„Dafür haben wir sieben Wochen gearbeitet“
Die Erleichterung über den geglückten Auftakt in die Spielzeit 2026/27 war allen Herthanerinnen und Herthanern nach dem Schlusspfiff in Bochum anzusehen – und auch vor den Mikrofonen und Kameras der Medienschaffenden noch zu spüren. Die Berliner Reaktionen nach dem 1:0 (1:0)-Auswärtssieg beim VfL zum Saisonstart in der Zusammenfassung.

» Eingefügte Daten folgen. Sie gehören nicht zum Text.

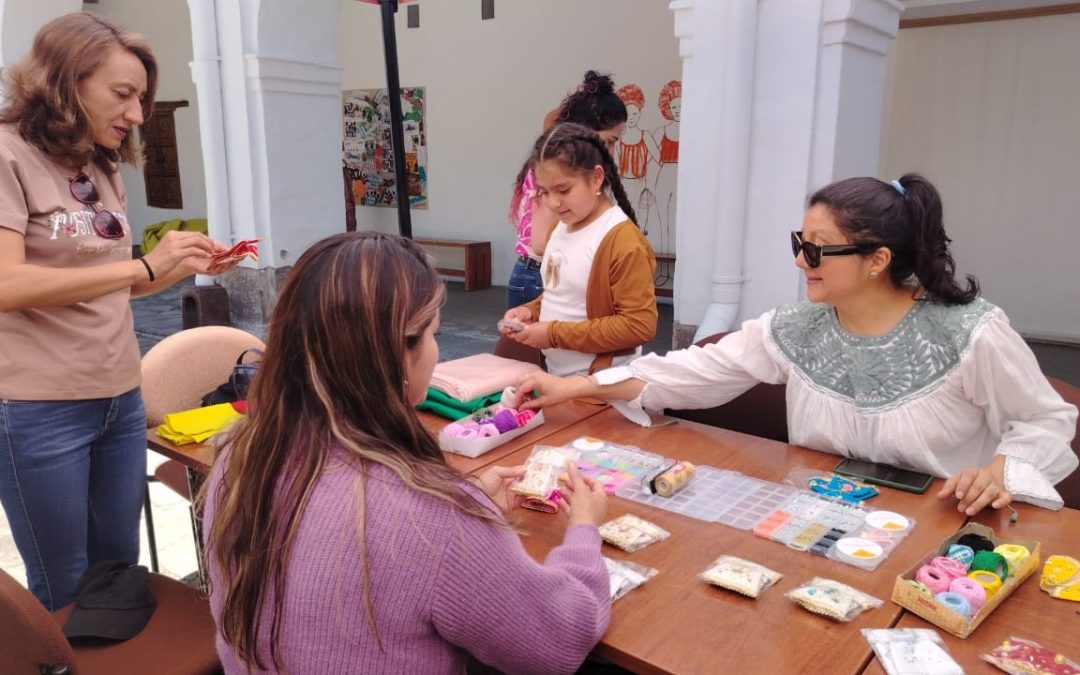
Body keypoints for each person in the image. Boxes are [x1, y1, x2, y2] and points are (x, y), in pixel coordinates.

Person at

Julian Eitschberger: Wir sind das Spiel perfekt angegangen und haben aus dem Vorjahr gelernt. Damals haben wir die zweiten Bälle nicht immer bekommen, diesmal haben wir viele davon aufgesammelt, sind vorne draufgegangen, haben hinten im Eins-gegen-eins gut verteidigt und sind sehr glücklich, dass wir so gewinnen konnten. Wir haben sieben Wochen darauf hingearbeitet, diesen Fußball spielen zu können: Mit Tiefensicherung und Intensität. Dieses Spiel zeigt, dass das Früchte tragen kann, es fühlt sich sehr befreiend an! Wir haben Bock auf mehr solcher Erlebnisse, jetzt möchten wir das erste Heimspiel genauso angehen.
Sebastian Grønning: Es ist einfach schön. Dafür haben wir in den vergangenen Wochen gearbeitet, die Leistungen aus den Tests haben Selbstvertrauen gegeben. Wir haben uns gesagt, dass wir unbedingt diesen Sieg und einen guten Start wollen, ich wollte meine Chance von Anfang an nutzen. Bei meinem Tor habe ich nach dem Eins-gegen-eins aus der letzten Saison eigentlich zu mir selbst gesagt, ich versuche den Chip nicht noch einmal, aber aus diesem Winkel war es die beste Lösung und zum Glück war der Ball nach dem super Pass vorher im Tor. Ich bin sehr stolz auf ‚Jojo‘ (Gouram, Anm. d. Red.), das erste Spiel von Anfang an ist oft mit Druck verbunden, er ist super damit umgegangen und hatte diese schöne Aktion. Die letzte halbe Stunde von draußen zu verfolgen war schwer, aber jeder einzelne hat alles gegeben. Wir haben uns auf unsere Gruppe fokussiert und wussten zum Start natürlich nicht ganz, wo wir genau stehen. Aber: Wir hatten eine wirklich gute erste Hälfte, im zweiten Durchgang vielleicht ein bisschen die Kontrolle verloren, aber wir können mit unserer Intensität und unserem Fight hochzufrieden sein. Es hat sich am Ende alles gelohnt! Aber: Jetzt geht es weiter, das war nur ein Spiel. Ich möchte so weitermachen.

Marius Gersbeck: Es war ein super Einstieg, bei dem wir gut gespielt und als Team unfassbar verteidigt haben. Darauf kommt es an! Natürlich freue ich mich persönlich, dass ich dabei auf dem Platz stand – aber ich ordne mich wie wir alle der Mannschaft unter. Es geht am Ende um Hertha BSC!
Niklas Kolbe: Ich habe am Morgen erfahren, dass ich von Anfang an spielen darf, war selbst überrascht, aber sehr glücklich. Als Verteidiger ist zu Null spielen natürlich immer besonders schön, auch wenn mir Statistiken mir ehrlich gesagt völlig egal sind. Wir haben drei Punkte geholt, das ist das, was zählt und wir sind sehr happy. Die Duelle auf dem Platz mit Spielern wie Philipp Hofmann haben Spaß gemacht. Ich habe schon im Trainingslager gesagt, dass wir einfach mit den Jungs gut arbeiten müssen, die da sind – und offensichtlich haben wir bisher nicht so viel falsch gemacht. Wir waren natürlich auch heiß, das Eröffnungsspiel in so einem Stadion bestreiten zu dürfen. Super Spiel, super Ausgang für uns!
Oluwaseun Adewumi: Mein Debüt für Hertha war im Großen und Ganzen sehr gut, die Energie auf dem Platz war wirklich unglaublich. Auch die Atmosphäre von den Fans war sehr gut. Die zehn Minuten nach meiner Einwechslung habe ich genutzt und denke, ich konnte der Mannschaft nochmal Energie geben. Das war ein sehr guter Sieg! Meine persönlichen Ziele sind, mich weiterzuentwickeln und Hertha damit so viel wie möglich zu helfen. Dabei werde ich jede Rolle annehmen, die der Trainer mir zuteilt. Wir müssen zu Hause nun wieder genauso viel Energie auf dem Platz zeigen.